The sewage elimination project has been in the works for nearly seven years, but work just recently started.

The USDA Rural Development held a tour of one of the developments that was in the process of installing the sewage tanks, where Mike Workman, director of Public Works Department and other partners talked to the audience about the process of the project, and where they hope to go. Audience members also were able to see workers dig a trench in a nearby neighborhood to put in the sewer line.

Workman said that the benefit to having this project is that the homeowners don’t have to pay the nearly $25,000 in costs that it would take to replace a septic line with a sewer line. The USDA’s funding is covering it. The only cost that the line will be for residents is a sewage bill that they will have to pay each month. Another benefit Workman said, is that the roads will also get to be reconstructed in the process.

“Most of the streets that are being worked on are some of the worst roads, so it is killing two birds with one stone,” Workman said.

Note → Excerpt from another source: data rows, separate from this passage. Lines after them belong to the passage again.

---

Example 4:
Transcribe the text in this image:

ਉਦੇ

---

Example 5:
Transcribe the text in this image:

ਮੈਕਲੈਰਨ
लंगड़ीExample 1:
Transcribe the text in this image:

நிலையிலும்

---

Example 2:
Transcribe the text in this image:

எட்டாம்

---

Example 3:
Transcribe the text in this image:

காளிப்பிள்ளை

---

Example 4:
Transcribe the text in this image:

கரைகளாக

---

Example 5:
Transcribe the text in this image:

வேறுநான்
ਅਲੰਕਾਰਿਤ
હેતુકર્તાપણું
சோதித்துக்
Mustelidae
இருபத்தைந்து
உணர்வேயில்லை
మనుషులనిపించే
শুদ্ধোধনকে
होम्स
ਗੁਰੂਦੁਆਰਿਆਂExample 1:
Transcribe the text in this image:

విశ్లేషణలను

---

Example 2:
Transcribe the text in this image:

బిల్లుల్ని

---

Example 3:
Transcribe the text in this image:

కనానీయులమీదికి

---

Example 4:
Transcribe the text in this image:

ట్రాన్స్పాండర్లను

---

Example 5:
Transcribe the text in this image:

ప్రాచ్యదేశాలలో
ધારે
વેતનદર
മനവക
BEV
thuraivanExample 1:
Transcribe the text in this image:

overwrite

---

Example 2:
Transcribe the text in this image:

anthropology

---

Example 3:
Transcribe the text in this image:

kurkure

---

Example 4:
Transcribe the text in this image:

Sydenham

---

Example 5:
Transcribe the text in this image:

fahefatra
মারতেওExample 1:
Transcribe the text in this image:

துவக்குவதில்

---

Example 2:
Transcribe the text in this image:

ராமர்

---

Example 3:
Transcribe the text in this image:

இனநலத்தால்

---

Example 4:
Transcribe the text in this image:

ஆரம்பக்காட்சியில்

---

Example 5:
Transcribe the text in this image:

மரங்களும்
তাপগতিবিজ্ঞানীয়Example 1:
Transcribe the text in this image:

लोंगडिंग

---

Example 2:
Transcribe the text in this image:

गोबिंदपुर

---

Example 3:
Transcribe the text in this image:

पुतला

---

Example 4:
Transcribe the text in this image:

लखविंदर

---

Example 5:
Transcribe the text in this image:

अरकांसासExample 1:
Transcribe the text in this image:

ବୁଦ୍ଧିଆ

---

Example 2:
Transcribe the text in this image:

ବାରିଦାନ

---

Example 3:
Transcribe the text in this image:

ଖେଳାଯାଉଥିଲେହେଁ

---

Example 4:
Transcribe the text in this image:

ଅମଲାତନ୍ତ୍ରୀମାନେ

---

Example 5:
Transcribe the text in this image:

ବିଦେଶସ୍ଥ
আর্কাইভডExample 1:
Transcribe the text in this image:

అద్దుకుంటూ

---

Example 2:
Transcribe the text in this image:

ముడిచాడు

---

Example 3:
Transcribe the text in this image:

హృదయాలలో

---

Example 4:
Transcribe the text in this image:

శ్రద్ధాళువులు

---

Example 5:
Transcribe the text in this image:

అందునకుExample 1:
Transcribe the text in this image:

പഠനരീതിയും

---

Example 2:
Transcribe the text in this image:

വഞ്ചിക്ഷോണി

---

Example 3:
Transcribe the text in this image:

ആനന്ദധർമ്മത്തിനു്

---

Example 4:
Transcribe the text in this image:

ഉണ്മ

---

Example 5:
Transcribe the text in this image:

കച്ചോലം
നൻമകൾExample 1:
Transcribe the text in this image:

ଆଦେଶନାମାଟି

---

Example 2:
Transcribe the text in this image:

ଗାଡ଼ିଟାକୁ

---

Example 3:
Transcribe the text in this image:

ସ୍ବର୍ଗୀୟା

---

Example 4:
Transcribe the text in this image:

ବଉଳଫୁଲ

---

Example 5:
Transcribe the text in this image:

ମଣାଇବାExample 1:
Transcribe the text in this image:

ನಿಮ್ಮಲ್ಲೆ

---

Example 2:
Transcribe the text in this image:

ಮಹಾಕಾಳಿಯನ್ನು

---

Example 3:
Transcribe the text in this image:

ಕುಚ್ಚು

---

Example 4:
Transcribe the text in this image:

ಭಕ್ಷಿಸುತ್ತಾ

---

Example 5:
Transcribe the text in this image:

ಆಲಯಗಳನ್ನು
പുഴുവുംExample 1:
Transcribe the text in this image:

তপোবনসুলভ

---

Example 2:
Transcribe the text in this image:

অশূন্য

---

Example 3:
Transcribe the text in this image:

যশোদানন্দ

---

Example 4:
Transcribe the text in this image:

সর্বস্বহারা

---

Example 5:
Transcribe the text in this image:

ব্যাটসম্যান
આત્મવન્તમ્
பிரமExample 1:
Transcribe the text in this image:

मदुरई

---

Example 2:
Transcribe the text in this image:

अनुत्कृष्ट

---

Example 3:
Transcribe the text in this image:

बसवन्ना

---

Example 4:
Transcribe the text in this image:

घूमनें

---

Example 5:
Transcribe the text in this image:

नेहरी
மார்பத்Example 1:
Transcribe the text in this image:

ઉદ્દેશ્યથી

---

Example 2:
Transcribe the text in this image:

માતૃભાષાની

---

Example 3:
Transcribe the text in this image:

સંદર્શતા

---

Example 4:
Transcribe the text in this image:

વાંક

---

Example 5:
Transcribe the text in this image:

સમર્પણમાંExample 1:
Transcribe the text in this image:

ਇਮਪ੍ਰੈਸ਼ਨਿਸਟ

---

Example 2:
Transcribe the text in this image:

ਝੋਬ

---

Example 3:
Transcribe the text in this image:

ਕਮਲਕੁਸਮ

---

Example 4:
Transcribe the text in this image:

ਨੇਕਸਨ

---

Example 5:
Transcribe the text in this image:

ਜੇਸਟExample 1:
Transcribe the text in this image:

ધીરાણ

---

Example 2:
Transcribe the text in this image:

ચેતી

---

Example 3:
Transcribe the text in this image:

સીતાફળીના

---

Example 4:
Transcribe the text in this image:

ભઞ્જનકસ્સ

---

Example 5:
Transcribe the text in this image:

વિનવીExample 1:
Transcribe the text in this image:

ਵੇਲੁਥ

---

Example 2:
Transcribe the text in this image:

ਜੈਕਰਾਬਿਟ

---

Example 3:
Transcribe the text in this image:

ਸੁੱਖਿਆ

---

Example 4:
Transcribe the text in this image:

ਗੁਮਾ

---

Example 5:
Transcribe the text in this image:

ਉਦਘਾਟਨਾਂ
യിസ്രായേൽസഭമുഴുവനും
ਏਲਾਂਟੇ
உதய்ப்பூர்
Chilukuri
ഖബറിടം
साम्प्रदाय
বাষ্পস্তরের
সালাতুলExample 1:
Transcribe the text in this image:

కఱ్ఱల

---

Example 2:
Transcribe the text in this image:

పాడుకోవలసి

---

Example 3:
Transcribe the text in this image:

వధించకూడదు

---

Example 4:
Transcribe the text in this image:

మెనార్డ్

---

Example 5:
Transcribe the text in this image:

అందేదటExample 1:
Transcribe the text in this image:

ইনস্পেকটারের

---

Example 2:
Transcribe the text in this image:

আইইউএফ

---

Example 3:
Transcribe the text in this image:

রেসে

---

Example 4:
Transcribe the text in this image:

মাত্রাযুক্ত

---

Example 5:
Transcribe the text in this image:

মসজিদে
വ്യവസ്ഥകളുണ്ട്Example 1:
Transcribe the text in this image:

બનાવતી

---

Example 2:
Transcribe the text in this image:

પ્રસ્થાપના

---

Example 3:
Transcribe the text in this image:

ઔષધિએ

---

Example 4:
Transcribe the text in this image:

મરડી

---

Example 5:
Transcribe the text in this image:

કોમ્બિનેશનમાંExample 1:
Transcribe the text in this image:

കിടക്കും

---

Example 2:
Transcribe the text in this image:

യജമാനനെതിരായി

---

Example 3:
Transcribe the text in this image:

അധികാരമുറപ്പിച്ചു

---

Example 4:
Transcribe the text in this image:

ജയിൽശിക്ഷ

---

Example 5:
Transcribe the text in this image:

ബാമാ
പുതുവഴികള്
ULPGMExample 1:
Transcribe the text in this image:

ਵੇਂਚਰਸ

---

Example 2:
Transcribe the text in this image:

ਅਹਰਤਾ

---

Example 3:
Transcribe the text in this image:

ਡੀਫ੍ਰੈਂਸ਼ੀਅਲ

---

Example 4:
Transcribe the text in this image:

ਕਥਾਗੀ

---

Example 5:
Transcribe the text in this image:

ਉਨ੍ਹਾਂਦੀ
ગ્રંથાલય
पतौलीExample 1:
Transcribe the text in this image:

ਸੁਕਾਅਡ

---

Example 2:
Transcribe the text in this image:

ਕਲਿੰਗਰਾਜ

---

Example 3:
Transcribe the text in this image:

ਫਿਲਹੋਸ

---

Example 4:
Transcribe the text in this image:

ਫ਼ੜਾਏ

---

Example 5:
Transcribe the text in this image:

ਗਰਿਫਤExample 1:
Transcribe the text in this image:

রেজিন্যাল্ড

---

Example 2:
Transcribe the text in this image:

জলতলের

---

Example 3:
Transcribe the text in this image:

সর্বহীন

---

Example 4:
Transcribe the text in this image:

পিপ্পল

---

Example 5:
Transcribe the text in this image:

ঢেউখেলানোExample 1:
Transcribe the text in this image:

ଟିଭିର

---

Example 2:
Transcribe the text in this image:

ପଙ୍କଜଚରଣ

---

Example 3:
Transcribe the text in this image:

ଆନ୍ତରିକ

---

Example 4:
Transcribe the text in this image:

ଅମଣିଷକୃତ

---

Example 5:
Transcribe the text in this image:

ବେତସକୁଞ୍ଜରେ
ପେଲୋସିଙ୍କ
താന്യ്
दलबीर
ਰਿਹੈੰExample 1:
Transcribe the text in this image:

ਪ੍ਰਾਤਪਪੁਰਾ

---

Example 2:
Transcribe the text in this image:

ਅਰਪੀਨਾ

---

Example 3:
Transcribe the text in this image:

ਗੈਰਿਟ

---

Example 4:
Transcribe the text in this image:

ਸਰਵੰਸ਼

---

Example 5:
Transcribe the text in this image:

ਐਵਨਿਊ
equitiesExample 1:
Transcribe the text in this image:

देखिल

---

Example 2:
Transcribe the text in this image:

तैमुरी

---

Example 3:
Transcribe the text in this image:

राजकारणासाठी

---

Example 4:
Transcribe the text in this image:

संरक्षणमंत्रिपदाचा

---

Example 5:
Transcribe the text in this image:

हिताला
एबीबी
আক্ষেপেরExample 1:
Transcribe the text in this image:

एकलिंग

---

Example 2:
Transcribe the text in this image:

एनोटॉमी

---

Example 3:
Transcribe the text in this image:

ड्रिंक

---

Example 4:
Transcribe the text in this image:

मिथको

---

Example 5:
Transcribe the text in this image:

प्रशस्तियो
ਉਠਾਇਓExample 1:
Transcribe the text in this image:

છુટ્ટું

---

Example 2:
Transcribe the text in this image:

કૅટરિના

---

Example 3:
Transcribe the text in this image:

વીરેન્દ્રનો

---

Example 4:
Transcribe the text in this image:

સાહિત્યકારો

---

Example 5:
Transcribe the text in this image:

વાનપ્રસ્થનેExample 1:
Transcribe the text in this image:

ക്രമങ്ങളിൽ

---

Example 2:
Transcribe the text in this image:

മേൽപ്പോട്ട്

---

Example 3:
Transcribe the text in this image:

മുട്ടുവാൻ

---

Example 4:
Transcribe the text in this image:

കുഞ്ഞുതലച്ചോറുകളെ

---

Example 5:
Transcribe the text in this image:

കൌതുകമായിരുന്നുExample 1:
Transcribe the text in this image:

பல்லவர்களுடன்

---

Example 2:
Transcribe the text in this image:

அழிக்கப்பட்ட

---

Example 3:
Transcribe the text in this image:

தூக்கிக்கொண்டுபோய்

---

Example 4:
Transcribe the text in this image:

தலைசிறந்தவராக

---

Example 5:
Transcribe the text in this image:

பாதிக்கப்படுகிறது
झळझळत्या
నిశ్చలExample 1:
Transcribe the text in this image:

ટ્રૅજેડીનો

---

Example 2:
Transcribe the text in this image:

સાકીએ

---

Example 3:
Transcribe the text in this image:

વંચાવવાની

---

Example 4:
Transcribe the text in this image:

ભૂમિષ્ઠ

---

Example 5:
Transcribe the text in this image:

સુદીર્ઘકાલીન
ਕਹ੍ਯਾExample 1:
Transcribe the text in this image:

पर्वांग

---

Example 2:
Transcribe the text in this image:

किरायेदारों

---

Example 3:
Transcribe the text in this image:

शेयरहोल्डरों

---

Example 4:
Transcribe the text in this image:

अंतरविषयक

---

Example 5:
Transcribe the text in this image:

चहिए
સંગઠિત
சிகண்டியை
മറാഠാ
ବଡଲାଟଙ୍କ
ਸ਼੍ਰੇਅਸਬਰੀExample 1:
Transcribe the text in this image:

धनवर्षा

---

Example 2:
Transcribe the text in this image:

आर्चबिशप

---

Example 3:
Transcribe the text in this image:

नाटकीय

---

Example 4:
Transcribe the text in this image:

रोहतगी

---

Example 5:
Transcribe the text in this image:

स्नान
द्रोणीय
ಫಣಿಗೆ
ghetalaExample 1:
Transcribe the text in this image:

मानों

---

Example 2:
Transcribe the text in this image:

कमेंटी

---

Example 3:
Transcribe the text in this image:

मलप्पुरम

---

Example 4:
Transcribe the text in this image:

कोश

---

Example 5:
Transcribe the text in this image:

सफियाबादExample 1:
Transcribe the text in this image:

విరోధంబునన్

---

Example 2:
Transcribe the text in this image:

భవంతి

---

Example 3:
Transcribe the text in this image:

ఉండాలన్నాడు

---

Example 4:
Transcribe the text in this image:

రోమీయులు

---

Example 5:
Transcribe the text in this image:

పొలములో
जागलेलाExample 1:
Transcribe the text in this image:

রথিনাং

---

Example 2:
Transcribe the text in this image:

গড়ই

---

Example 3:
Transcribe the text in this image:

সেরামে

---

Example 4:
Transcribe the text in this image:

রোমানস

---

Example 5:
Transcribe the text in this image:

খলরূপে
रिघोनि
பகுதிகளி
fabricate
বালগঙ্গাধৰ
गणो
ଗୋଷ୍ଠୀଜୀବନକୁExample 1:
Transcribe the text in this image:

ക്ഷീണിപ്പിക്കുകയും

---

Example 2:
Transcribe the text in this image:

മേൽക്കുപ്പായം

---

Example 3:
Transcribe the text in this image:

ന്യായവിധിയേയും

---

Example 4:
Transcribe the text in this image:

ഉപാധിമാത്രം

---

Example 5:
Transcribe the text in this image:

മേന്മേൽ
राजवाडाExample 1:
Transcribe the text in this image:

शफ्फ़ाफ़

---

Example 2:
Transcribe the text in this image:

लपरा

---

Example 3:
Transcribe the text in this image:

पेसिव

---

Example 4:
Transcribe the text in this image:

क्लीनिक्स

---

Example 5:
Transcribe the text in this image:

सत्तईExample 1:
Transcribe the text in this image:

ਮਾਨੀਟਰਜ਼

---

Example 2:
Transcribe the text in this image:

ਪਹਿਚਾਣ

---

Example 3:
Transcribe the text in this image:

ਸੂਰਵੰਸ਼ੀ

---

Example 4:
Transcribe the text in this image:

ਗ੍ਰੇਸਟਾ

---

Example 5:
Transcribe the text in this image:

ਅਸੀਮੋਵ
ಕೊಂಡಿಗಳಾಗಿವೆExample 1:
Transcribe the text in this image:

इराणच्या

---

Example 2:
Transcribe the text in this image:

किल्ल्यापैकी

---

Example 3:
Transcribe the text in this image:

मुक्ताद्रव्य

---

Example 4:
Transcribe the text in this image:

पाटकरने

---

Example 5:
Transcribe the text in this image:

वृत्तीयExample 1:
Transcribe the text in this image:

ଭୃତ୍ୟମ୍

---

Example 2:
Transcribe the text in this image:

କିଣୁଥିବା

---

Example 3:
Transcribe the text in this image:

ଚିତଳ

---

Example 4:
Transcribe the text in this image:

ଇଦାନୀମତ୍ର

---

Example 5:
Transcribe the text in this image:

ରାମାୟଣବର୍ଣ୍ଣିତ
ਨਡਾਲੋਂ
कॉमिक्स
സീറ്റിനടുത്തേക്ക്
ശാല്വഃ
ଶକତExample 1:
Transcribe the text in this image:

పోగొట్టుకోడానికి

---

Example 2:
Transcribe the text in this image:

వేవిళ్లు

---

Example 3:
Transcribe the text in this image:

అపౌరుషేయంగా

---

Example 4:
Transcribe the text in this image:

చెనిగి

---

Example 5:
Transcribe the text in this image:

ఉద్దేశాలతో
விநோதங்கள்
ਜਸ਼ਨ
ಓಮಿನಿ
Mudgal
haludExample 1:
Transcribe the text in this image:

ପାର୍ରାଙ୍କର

Several people showed up to the trench site to see the work that had been done, including USDA State Director Sarah Adler, community members, Congressional representatives and other partners who worked on the project. The USDA Rural Development also invited a special guest to the ceremony: Kent Evans, the director of Water Programs Division for the USDA who flew in from Washington, D.C. for the event. Evans said he came out because it is important to see what environmental solutions are being done.

“The views I get to see, with the mountains,the people and the cleanup efforts, there couldn’t be a better Earth Day celebration,” Evans said.

After the tour of the development, about two dozen guests then went to the Dayton Community Center where they talked more about the sustainability efforts that this project brings to Dayton and to honor the partners that worked with the sewage elimination project.

“We work with hard working governments to help get what the community needs to create a sustainable community,” Adler said. “This is a multifaceted achievement that we are celebrating.”

Almost 94 percent of homeowners in the sewage elimination project area have signed off to hook their systems up to the new project. Projected completion is the first quarter of next year.